What this task involves - Copy each line below that has "USDC".
*** Exercise data ***
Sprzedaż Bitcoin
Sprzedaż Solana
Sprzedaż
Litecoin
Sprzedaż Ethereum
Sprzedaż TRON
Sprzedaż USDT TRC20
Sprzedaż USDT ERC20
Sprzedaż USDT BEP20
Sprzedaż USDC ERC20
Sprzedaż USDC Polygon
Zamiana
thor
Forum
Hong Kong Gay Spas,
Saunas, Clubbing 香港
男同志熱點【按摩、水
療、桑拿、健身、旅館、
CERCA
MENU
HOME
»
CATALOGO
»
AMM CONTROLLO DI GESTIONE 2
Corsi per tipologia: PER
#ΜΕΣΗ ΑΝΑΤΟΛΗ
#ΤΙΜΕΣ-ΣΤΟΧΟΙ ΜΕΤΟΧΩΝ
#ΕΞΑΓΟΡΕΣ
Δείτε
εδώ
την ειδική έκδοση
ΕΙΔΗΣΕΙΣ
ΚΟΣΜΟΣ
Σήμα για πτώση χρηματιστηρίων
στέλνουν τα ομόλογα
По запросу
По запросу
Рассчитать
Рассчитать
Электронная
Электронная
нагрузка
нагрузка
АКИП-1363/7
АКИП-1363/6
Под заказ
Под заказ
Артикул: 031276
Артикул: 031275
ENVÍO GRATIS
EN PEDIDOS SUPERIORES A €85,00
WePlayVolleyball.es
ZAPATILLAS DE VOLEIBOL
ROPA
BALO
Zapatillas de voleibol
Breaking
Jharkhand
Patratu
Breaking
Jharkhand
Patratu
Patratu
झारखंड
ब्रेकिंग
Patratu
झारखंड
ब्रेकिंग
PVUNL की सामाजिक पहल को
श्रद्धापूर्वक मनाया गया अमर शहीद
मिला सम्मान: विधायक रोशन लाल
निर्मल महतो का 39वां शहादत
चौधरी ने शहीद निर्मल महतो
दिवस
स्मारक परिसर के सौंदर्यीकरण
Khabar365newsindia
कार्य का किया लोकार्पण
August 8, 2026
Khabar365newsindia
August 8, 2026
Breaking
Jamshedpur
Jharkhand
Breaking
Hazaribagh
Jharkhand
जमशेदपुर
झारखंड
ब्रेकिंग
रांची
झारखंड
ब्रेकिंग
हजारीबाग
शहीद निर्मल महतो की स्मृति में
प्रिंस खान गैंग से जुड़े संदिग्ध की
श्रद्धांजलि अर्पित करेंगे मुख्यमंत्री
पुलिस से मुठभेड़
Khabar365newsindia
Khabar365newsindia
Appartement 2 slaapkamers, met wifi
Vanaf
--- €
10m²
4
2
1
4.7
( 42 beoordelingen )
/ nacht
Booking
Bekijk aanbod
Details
***
Solution for this task -
Sprzedaż USDC ERC20
Sprzedaż USDC Polygon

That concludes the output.